#### Document segment
Part of the winning study was also a popularization text. You yourself like to devote yourself to popularization. Why do you think it’s important?

Personally, I think that even though there are excellent popularizers of science, there are still not enough of them at present. We scientists do science because we enjoy it, it makes sense to us to explore and get to the bottom of various things and then share the results among ourselves and discuss them. But it’s a very demanding job and ordinary people out there still don’t understand much what we actually do. It would be great to explain it to them more, so that they could at least a little penetrate into our fascinating world of science and also get excited by it. I find it a pity that popularization is not something automatic that a scientist would do. I understand that it’s not for everyone, but I think that everyone who is at least a little close to it and it makes sense to them should try to talk about science in an understandable way and get involved in the popularization and communication of science.

Do you think there is enough space for popularization in science?

Unfortunately, it is not a priority, publishing is. Communication, in my opinion, would deserve much more space and greater emphasis from the authorities. Therefore, I was pleased that a popularization text was part of the competition work for the Jiřina Michlová Prize, which highlighted the importance of popularization. I think that’s a good impulse for scientists. In general, however, it is rather the case that if a scientist wants to devote himself to popularization, he has to find time for it himself. It would be great, for example, if courses in science communication were part of doctoral study programs.

Do you have someone among popularizers who inspires you?

Anyone who speaks with passion and enthusiasm always catches my attention. The first science communicators for me were already high school teachers, on whom it was visible that they lived their topic, and that it made them happy. I admire everyone like that and it’s kind of a role model for me.

Rows from a dataset:
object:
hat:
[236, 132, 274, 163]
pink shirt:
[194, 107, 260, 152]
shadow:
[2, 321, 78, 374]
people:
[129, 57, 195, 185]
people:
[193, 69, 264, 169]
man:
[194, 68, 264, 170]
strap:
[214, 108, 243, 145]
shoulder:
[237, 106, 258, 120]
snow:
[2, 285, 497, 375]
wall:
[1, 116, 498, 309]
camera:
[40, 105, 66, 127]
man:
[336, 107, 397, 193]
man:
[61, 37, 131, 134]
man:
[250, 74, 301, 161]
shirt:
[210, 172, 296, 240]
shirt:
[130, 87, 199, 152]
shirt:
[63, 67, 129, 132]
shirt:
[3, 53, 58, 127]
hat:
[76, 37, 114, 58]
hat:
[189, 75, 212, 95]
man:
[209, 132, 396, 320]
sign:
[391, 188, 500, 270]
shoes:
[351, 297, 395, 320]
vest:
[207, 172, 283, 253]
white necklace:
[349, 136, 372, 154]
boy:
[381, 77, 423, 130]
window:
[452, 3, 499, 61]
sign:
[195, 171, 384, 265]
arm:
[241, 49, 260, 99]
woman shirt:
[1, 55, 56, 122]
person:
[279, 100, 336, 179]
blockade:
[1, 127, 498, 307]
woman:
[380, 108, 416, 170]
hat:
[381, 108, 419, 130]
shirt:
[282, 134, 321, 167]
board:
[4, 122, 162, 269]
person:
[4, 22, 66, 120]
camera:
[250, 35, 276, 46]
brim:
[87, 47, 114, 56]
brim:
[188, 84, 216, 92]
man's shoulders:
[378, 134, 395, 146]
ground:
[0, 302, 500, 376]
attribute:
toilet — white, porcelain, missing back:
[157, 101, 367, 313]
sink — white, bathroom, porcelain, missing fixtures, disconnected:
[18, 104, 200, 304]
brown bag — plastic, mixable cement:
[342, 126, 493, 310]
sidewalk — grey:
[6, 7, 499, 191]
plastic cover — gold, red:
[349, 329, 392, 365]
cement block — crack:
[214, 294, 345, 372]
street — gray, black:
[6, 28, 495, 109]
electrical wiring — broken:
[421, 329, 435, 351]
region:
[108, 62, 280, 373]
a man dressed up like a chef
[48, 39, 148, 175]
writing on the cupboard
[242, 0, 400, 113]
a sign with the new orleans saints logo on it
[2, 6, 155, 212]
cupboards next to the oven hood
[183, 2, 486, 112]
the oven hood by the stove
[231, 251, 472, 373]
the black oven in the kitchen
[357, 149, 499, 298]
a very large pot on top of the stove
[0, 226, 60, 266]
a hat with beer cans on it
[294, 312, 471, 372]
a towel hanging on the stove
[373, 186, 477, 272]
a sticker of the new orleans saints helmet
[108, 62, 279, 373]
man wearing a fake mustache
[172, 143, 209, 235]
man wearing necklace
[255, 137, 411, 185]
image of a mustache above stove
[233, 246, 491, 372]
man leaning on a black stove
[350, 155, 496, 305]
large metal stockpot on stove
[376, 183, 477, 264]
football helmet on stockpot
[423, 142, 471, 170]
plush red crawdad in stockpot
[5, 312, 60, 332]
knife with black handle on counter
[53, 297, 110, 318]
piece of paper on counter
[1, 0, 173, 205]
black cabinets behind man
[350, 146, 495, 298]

#### Exercises
(a) Print the passage of the interview on science popularization starting at "Do you have" and ending at "model for me.".
(b) Output the rows word for word, starting at the line that contains "[373, 186, 477, 272]" and ending at the final line of the rows.

#### Expected outputs
(a)
Do you have someone among popularizers who inspires you?

Anyone who speaks with passion and enthusiasm always catches my attention. The first science communicators for me were already high school teachers, on whom it was visible that they lived their topic, and that it made them happy. I admire everyone like that and it’s kind of a role model for me.

(b)
[373, 186, 477, 272]
a sticker of the new orleans saints helmet
[108, 62, 279, 373]
man wearing a fake mustache
[172, 143, 209, 235]
man wearing necklace
[255, 137, 411, 185]
image of a mustache above stove
[233, 246, 491, 372]
man leaning on a black stove
[350, 155, 496, 305]
large metal stockpot on stove
[376, 183, 477, 264]
football helmet on stockpot
[423, 142, 471, 170]
plush red crawdad in stockpot
[5, 312, 60, 332]
knife with black handle on counter
[53, 297, 110, 318]
piece of paper on counter
[1, 0, 173, 205]
black cabinets behind man
[350, 146, 495, 298]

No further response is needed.